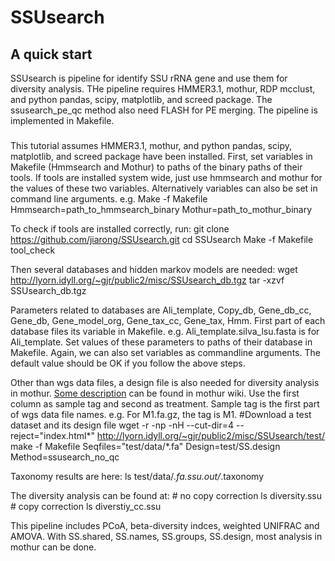 SSUsearch
=========

A quick start
-----------------

SSUsearch is pipeline for identify SSU rRNA gene and use them for diversity analysis. THe pipeline requires HMMER3.1, mothur, RDP mcclust, and python pandas, scipy, matplotlib, and screed package. The ssusearch_pe_qc method also need FLASH for PE merging. The pipeline is implemented in Makefile.

###
This tutorial assumes HMMER3.1, mothur, and python pandas, scipy, matplotlib, and screed package have been installed. First, set variables in Makefile (Hmmsearch and Mothur) to paths of the binary paths of their tools. If tools are installed system wide, just use hmmsearch and mothur for the values of these two variables. Alternatively variables can also be set in command line arguments. e.g. Make -f Makefile Hmmsearch=path_to_hmmsearch_binary Mothur=path_to_mothur_binary


To check if tools are installed correctly, run:
	git clone https://github.com/jiarong/SSUsearch.git
	cd SSUsearch
	Make -f Makefile tool_check

Then several databases and hidden markov models are needed: 
	wget http://lyorn.idyll.org/~gjr/public2/misc/SSUsearch_db.tgz
	tar -xzvf SSUsearch_db.tgz

Parameters related to databases are Ali_template, Copy_db, Gene_db_cc, Gene_db, Gene_model_org, Gene_tax_cc, Gene_tax, Hmm. First part of each database files its variable in Makefile. e.g. Ali_template.silva_lsu.fasta is for Ali_template. Set values of these parameters to paths of their database in Makefile. Again, we can also set variables as commandline arguments. The default value should be OK if you follow the above steps.

Other than wgs data files, a design file is also needed for diversity analysis in mothur. [Some description](http://www.mothur.org/wiki/Design_header_file) can be found in mothur wiki. Use the first column as sample tag and second as treatment. Sample tag is the first part of wgs data file names. e.g. For M1.fa.gz, the tag is M1.
	#Download a test dataset and its design file
	wget -r -np -nH --cut-dir=4 --reject="index.html*" http://lyorn.idyll.org/~gjr/public2/misc/SSUsearch/test/
	make -f Makefile Seqfiles="test/data/*.fa" Design=test/SS.design Method=ssusearch_no_qc

Taxonomy results are here:
	ls test/data/*.fa.ssu.out/*.taxonomy

The diversity analysis can be found at:
	# no copy correction
	ls diversity.ssu
	# copy correction
	ls diverstiy_cc.ssu

This pipeline includes PCoA, beta-diversity indces, weighted UNIFRAC and AMOVA. With SS.shared, SS.names, SS.groups, SS.design, most analysis in mothur can be done.
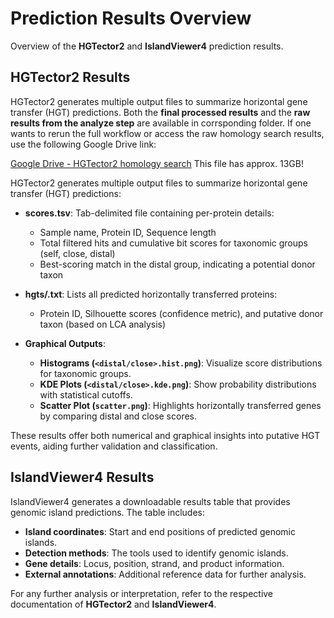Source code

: # Prediction Results Overview

Overview of the **HGTector2** and **IslandViewer4** prediction results.

## HGTector2 Results
HGTector2 generates multiple output files to summarize horizontal gene transfer (HGT) predictions. Both the **final processed results** and the **raw results from the analyze step** are available in corrsponding folder. If one wants to rerun the full workflow or access the raw homology search results, use the following Google Drive link:

[Google Drive - HGTector2 homology search](https://drive.google.com/drive/folders/1lK4vnQcEtd2CXB5jZRgTd8OBsiibe5au?usp=sharing) 
This file has approx. 13GB!

HGTector2 generates multiple output files to summarize horizontal gene transfer (HGT) predictions:

- **scores.tsv**: Tab-delimited file containing per-protein details:
  - Sample name, Protein ID, Sequence length
  - Total filtered hits and cumulative bit scores for taxonomic groups (self, close, distal)
  - Best-scoring match in the distal group, indicating a potential donor taxon

- **hgts/<sample>.txt**: Lists all predicted horizontally transferred proteins:
  - Protein ID, Silhouette scores (confidence metric), and putative donor taxon (based on LCA analysis)

- **Graphical Outputs**:
  - **Histograms (`<distal/close>.hist.png`)**: Visualize score distributions for taxonomic groups.
  - **KDE Plots (`<distal/close>.kde.png`)**: Show probability distributions with statistical cutoffs.
  - **Scatter Plot (`scatter.png`)**: Highlights horizontally transferred genes by comparing distal and close scores.

These results offer both numerical and graphical insights into putative HGT events, aiding further validation and classification.

## IslandViewer4 Results
IslandViewer4 generates a downloadable results table that provides genomic island predictions. The table includes:
- **Island coordinates**: Start and end positions of predicted genomic islands.
- **Detection methods**: The tools used to identify genomic islands.
- **Gene details**: Locus, position, strand, and product information.
- **External annotations**: Additional reference data for further analysis.

For any further analysis or interpretation, refer to the respective documentation of **HGTector2** and **IslandViewer4**.

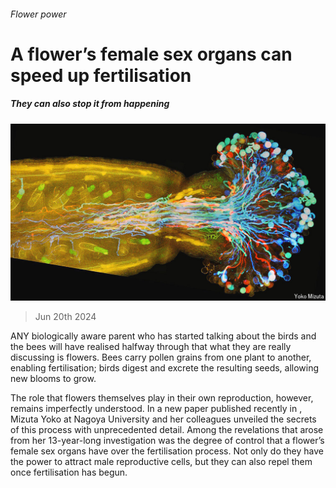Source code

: ###### Flower power

# A flower’s female sex organs can speed up fertilisation 

##### They can also stop it from happening 

![image](images/20240622_STP002.jpg) 

> Jun 20th 2024 

ANY biologically aware parent who has started talking about the birds and the bees will have realised halfway through that what they are really discussing is flowers. Bees carry pollen grains from one plant to another, enabling fertilisation; birds digest and excrete the resulting seeds, allowing new blooms to grow.

The role that flowers themselves play in their own reproduction, however, remains imperfectly understood. In a new paper published recently in , Mizuta Yoko at Nagoya University and her colleagues unveiled the secrets of this process with unprecedented detail. Among the revelations that arose from her 13-year-long investigation was the degree of control that a flower’s female sex organs have over the fertilisation process. Not only do they have the power to attract male reproductive cells, but they can also repel them once fertilisation has begun.

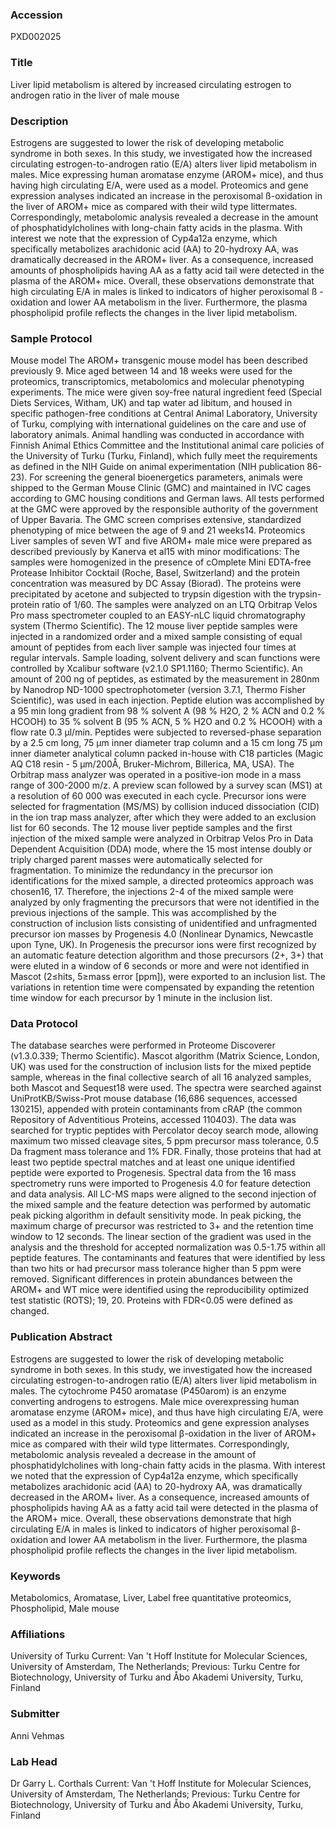 ### Accession
PXD002025

### Title
Liver lipid metabolism is altered by increased circulating estrogen to androgen ratio in the liver of male mouse

### Description
Estrogens are suggested to lower the risk of developing metabolic syndrome in both sexes. In this study, we investigated how the increased circulating estrogen-to-androgen ratio (E/A) alters liver lipid metabolism in males. Mice expressing human aromatase enzyme (AROM+ mice), and thus having high circulating E/A, were used as a model. Proteomics and gene expression analyses indicated an increase in the peroxisomal ß-oxidation in the liver of AROM+ mice as compared with their wild type littermates. Correspondingly, metabolomic analysis revealed a decrease in the amount of phosphatidylcholines with long-chain fatty acids in the plasma. With interest we note that the expression of Cyp4a12a enzyme, which specifically metabolizes arachidonic acid (AA) to 20-hydroxy AA, was dramatically decreased in the AROM+ liver. As a consequence, increased amounts of phospholipids having AA as a fatty acid tail were detected in the plasma of the AROM+ mice. Overall, these observations demonstrate that high circulating E/A in males is linked to indicators of higher peroxisomal ß -oxidation and lower AA metabolism in the liver. Furthermore, the plasma phospholipid profile reflects the changes in the liver lipid metabolism.

### Sample Protocol
Mouse model The AROM+ transgenic mouse model has been described previously 9. Mice aged between 14 and 18 weeks were used for the proteomics, transcriptomics, metabolomics and molecular phenotyping experiments. The mice were given soy-free natural ingredient feed (Special Diets Services, Witham, UK) and tap water ad libitum, and housed in specific pathogen-free conditions at Central Animal Laboratory, University of Turku, complying with international guidelines on the care and use of laboratory animals. Animal handling was conducted in accordance with Finnish Animal Ethics Committee and the Institutional animal care policies of the University of Turku (Turku, Finland), which fully meet the requirements as defined in the NIH Guide on animal experimentation (NIH publication 86-23). For screening the general bioenergetics parameters, animals were shipped to the German Mouse Clinic (GMC) and maintained in IVC cages according to GMC housing conditions and German laws. All tests performed at the GMC were approved by the responsible authority of the government of Upper Bavaria. The GMC screen comprises extensive, standardized phenotyping of mice between the age of 9 and 21 weeks14.   Proteomics Liver samples of seven WT and five AROM+ male mice were prepared as described previously by Kanerva et al15 with minor modifications: The samples were homogenized in the presence of cOmplete Mini EDTA-free Protease Inhibitor Cocktail (Roche, Basel, Switzerland) and the protein concentration was measured by DC Assay (Biorad). The proteins were precipitated by acetone and subjected to trypsin digestion with the trypsin-protein ratio of 1/60. The samples were analyzed on an LTQ Orbitrap Velos Pro mass spectrometer coupled to an EASY-nLC liquid chromatography system (Thermo Scientific). The 12 mouse liver peptide samples were injected in a randomized order and a mixed sample consisting of equal amount of peptides from each liver sample was injected four times at regular intervals. Sample loading, solvent delivery and scan functions were controlled by Xcalibur software (v2.1.0 SP1.1160; Thermo Scientific).   An amount of 200 ng of peptides, as estimated by the measurement in 280nm by Nanodrop ND-1000 spectrophotometer (version 3.7.1, Thermo Fisher Scientific), was used in each injection. Peptide elution was accomplished by a 95 min long gradient from 98 % solvent A (98 % H2O, 2 % ACN and 0.2 % HCOOH) to 35 % solvent B (95 % ACN, 5 % H2O and 0.2 % HCOOH) with a flow rate 0.3 µl/min. Peptides were subjected to reversed-phase separation by a 2.5 cm long, 75 µm inner diameter trap column and a 15 cm long 75 µm inner diameter analytical column packed in-house with C18 particles (Magic AQ C18 resin - 5 µm/200Å, Bruker-Michrom, Billerica, MA, USA). The Orbitrap mass analyzer was operated in a positive-ion mode in a mass range of 300-2000 m/z. A preview scan followed by a survey scan (MS1) at a resolution of 60 000 was executed in each cycle. Precursor ions were selected for fragmentation (MS/MS) by collision induced dissociation (CID) in the ion trap mass analyzer, after which they were added to an exclusion list for 60 seconds.   The 12 mouse liver peptide samples and the first injection of the mixed sample were analyzed in Orbitrap Velos Pro in Data Dependent Acquisition (DDA) mode, where the 15 most intense doubly or triply charged parent masses were automatically selected for fragmentation. To minimize the redundancy in the precursor ion identifications for the mixed sample, a directed proteomics approach was chosen16, 17. Therefore, the injections 2-4 of the mixed sample were analyzed by only fragmenting the precursors that were not identified in the previous injections of the sample. This was accomplished by the construction of inclusion lists consisting of unidentified and unfragmented precursor ion masses by Progenesis 4.0 (Nonlinear Dynamics, Newcastle upon Tyne, UK). In Progenesis the precursor ions were first recognized by an automatic feature detection algorithm and those precursors (2+, 3+) that were eluted in a window of 6 seconds or more and were not identified in Mascot (2≤hits, 5≥mass error [ppm]), were exported to an inclusion list. The variations in retention time were compensated by expanding the retention time window for each precursor by 1 minute in the inclusion list.

### Data Protocol
The database searches were performed in Proteome Discoverer (v1.3.0.339; Thermo Scientific). Mascot algorithm (Matrix Science, London, UK) was used for the construction of inclusion lists for the mixed peptide sample, whereas in the final collective search of all 16 analyzed samples, both Mascot and Sequest18 were used. The spectra were searched against UniProtKB/Swiss-Prot mouse database (16,686 sequences, accessed 130215), appended with protein contaminants from cRAP (the common Repository of Adventitious Proteins, accessed 110403). The data was searched for tryptic peptides with Percolator decoy search mode, allowing maximum two missed cleavage sites, 5 ppm precursor mass tolerance, 0.5 Da fragment mass tolerance and 1% FDR. Finally, those proteins that had at least two peptide spectral matches and at least one unique identified peptide were exported to Progenesis.   Spectral data from the 16 mass spectrometry runs were imported to Progenesis 4.0 for feature detection and data analysis. All LC-MS maps were aligned to the second injection of the mixed sample and the feature detection was performed by automatic peak picking algorithm in default sensitivity mode. In peak picking, the maximum charge of precursor was restricted to 3+ and the retention time window to 12 seconds. The linear section of the gradient was used in the analysis and the threshold for accepted normalization was 0.5-1.75 within all peptide features. The contaminants and features that were identified by less than two hits or had precursor mass tolerance higher than 5 ppm were removed. Significant differences in protein abundances between the AROM+ and WT mice were identified using the reproducibility optimized test statistic (ROTS); 19, 20. Proteins with FDR<0.05 were defined as changed.

### Publication Abstract
Estrogens are suggested to lower the risk of developing metabolic syndrome in both sexes. In this study, we investigated how the increased circulating estrogen-to-androgen ratio (E/A) alters liver lipid metabolism in males. The cytochrome P450 aromatase (P450arom) is an enzyme converting androgens to estrogens. Male mice overexpressing human aromatase enzyme (AROM+ mice), and thus have high circulating E/A, were used as a model in this study. Proteomics and gene expression analyses indicated an increase in the peroxisomal &#x3b2;-oxidation in the liver of AROM+ mice as compared with their wild type littermates. Correspondingly, metabolomic analysis revealed a decrease in the amount of phosphatidylcholines with long-chain fatty acids in the plasma. With interest we noted that the expression of Cyp4a12a enzyme, which specifically metabolizes arachidonic acid (AA) to 20-hydroxy AA, was dramatically decreased in the AROM+ liver. As a consequence, increased amounts of phospholipids having AA as a fatty acid tail were detected in the plasma of the AROM+ mice. Overall, these observations demonstrate that high circulating E/A in males is linked to indicators of higher peroxisomal &#x3b2;-oxidation and lower AA metabolism in the liver. Furthermore, the plasma phospholipid profile reflects the changes in the liver lipid metabolism.

### Keywords
Metabolomics, Aromatase, Liver, Label free quantitative proteomics, Phospholipid, Male mouse

### Affiliations
University of Turku
Current: Van 't Hoff Institute for Molecular Sciences, University of Amsterdam, The Netherlands; Previous: Turku Centre for Biotechnology, University of Turku and Åbo Akademi University, Turku, Finland

### Submitter
Anni Vehmas

### Lab Head
Dr Garry L. Corthals
Current: Van 't Hoff Institute for Molecular Sciences, University of Amsterdam, The Netherlands; Previous: Turku Centre for Biotechnology, University of Turku and Åbo Akademi University, Turku, Finland



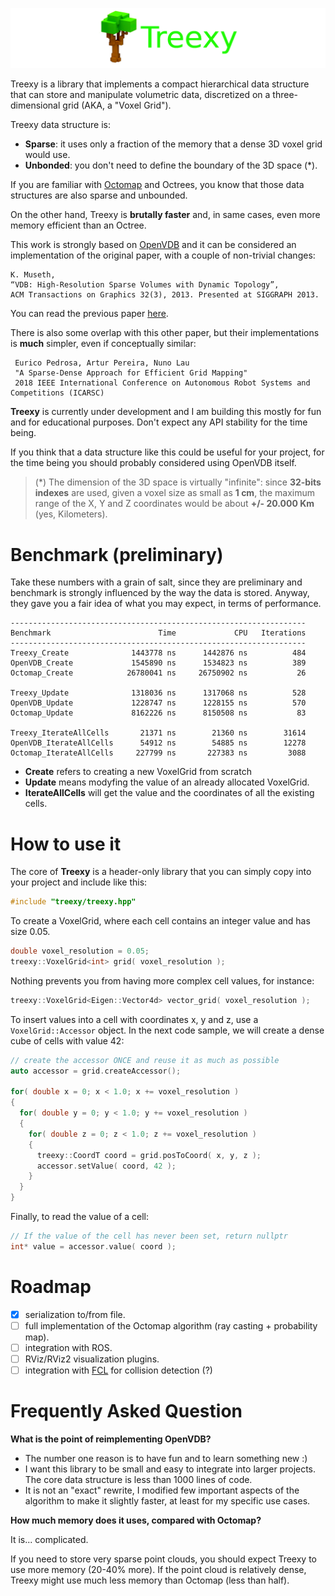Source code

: ![Treexy](doc/treexy.png)

Treexy is a library that implements a compact hierarchical data structure that can store and manipulate
volumetric data, discretized on a three-dimensional grid (AKA, a "Voxel Grid").

Treexy data structure is:

- **Sparse**: it uses only a fraction of the memory that a dense 3D voxel grid would use.
- **Unbonded**: you don't need to define the boundary of the 3D space (*).

If you are familiar with [Octomap](https://octomap.github.io/) and Octrees, you know
that those data structures are also sparse and unbounded.

On the other hand, Treexy is **brutally faster** and, in same cases, even more memory efficient
than an Octree.

This work is strongly based on [OpenVDB](https://www.openvdb.org/) and it can be considered
an implementation of the original paper, with a couple of non-trivial changes:

    K. Museth, 
    “VDB: High-Resolution Sparse Volumes with Dynamic Topology”,
    ACM Transactions on Graphics 32(3), 2013. Presented at SIGGRAPH 2013.
    
You can read the previous paper [here](http://www.museth.org/Ken/Publications_files/Museth_TOG13.pdf).

There is also some overlap with this other paper, but their implementations is **much** simpler,
even if conceptually similar:

     Eurico Pedrosa, Artur Pereira, Nuno Lau 
     "A Sparse-Dense Approach for Efficient Grid Mapping"
     2018 IEEE International Conference on Autonomous Robot Systems and Competitions (ICARSC)


**Treexy** is currently under development and I am building this mostly for fun and for
educational purposes. Don't expect any API stability for the time being.

If you think that a data structure like this could be useful for your project,
for the time being you should probably considered using OpenVDB itself.

>(*) The dimension of the 3D space is virtually "infinite":
since **32-bits indexes** are used, given a voxel size as small as **1 cm**,
the maximum range of the X, Y and Z coordinates would be about **+/- 20.000 Km** (yes, Kilometers).

# Benchmark (preliminary)

Take these numbers with a grain of salt, since they are preliminary and benchmark is strongly
influenced by the way the data is stored.
Anyway, they gave you a fair idea of what you may expect, in terms of performance.

```
------------------------------------------------------------------
Benchmark                        Time             CPU   Iterations
------------------------------------------------------------------
Treexy_Create              1443778 ns      1442876 ns          484
OpenVDB_Create             1545890 ns      1534823 ns          389
Octomap_Create            26780041 ns     26750902 ns           26

Treexy_Update              1318036 ns      1317068 ns          528
OpenVDB_Update             1228747 ns      1228155 ns          570
Octomap_Update             8162226 ns      8150508 ns           83

Treexy_IterateAllCells       21371 ns        21360 ns        31614
OpenVDB_IterateAllCells      54912 ns        54885 ns        12278
Octomap_IterateAllCells     227799 ns       227383 ns         3088
```

- **Create** refers to creating a new VoxelGrid from scratch
- **Update** means modyfing the value of an already allocated VoxelGrid.
- **IterateAllCells** will get the value and the coordinates of all the existing cells.

# How to use it

The core of **Treexy** is a header-only library that you can simply copy into your project
and include like this:

```c++
#include "treexy/treexy.hpp"
```

To create a VoxelGrid, where each cell contains an integer value and has size 0.05.

```c++
double voxel_resolution = 0.05;
treexy::VoxelGrid<int> grid( voxel_resolution );
```

Nothing prevents you from having more complex cell values, for instance:

```c++
treexy::VoxelGrid<Eigen::Vector4d> vector_grid( voxel_resolution );
```

To insert values into a cell with coordinates x, y and z, use a
`VoxelGrid::Accessor` object.
In the next code sample, we will create a dense cube of cells with value 42:

```c++
// create the accessor ONCE and reuse it as much as possible
auto accessor = grid.createAccessor();

for( double x = 0; x < 1.0; x += voxel_resolution )
{
  for( double y = 0; y < 1.0; y += voxel_resolution )
  {
    for( double z = 0; z < 1.0; z += voxel_resolution )
    {
      treexy::CoordT coord = grid.posToCoord( x, y, z );
      accessor.setValue( coord, 42 );
    }
  }
}
```

Finally, to read the value of a cell:

```c++
// If the value of the cell has never been set, return nullptr
int* value = accessor.value( coord );
```

# Roadmap

- [x] serialization to/from file.
- [ ] full implementation of the Octomap algorithm (ray casting + probability map).
- [ ] integration with ROS.
- [ ] RViz/RViz2 visualization plugins.
- [ ] integration with [FCL](https://github.com/flexible-collision-library/fcl) for collision detection (?)

# Frequently Asked Question

**What is the point of reimplementing OpenVDB?**

- The number one reason is to have fun and to learn something new :)
- I want this library to be small and easy to integrate into larger projects.
  The core data structure is less than 1000 lines of code.
- It is not an "exact" rewrite, I modified few important aspects of the algorithm
    to make it slightly faster, at least for my specific use cases.

**How much memory does it uses, compared with Octomap?**

It is... complicated.

If you need to store very sparse point clouds, you should expect Treexy to use more memory (20-40% more).
If the point cloud is relatively dense, Treexy might use much less memory than Octomap (less than half).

DESCRIPTION OF THE TASK: Reproduce verbatim the lines above, from the line with "Nothing prevents you" through the line with "- The number".

EXERCISE OUTPUT:
Nothing prevents you from having more complex cell values, for instance:

```c++
treexy::VoxelGrid<Eigen::Vector4d> vector_grid( voxel_resolution );
```

To insert values into a cell with coordinates x, y and z, use a
`VoxelGrid::Accessor` object.
In the next code sample, we will create a dense cube of cells with value 42:

```c++
// create the accessor ONCE and reuse it as much as possible
auto accessor = grid.createAccessor();

for( double x = 0; x < 1.0; x += voxel_resolution )
{
  for( double y = 0; y < 1.0; y += voxel_resolution )
  {
    for( double z = 0; z < 1.0; z += voxel_resolution )
    {
      treexy::CoordT coord = grid.posToCoord( x, y, z );
      accessor.setValue( coord, 42 );
    }
  }
}
```

Finally, to read the value of a cell:

```c++
// If the value of the cell has never been set, return nullptr
int* value = accessor.value( coord );
```

# Roadmap

- [x] serialization to/from file.
- [ ] full implementation of the Octomap algorithm (ray casting + probability map).
- [ ] integration with ROS.
- [ ] RViz/RViz2 visualization plugins.
- [ ] integration with [FCL](https://github.com/flexible-collision-library/fcl) for collision detection (?)

# Frequently Asked Question

**What is the point of reimplementing OpenVDB?**

- The number one reason is to have fun and to learn something new :)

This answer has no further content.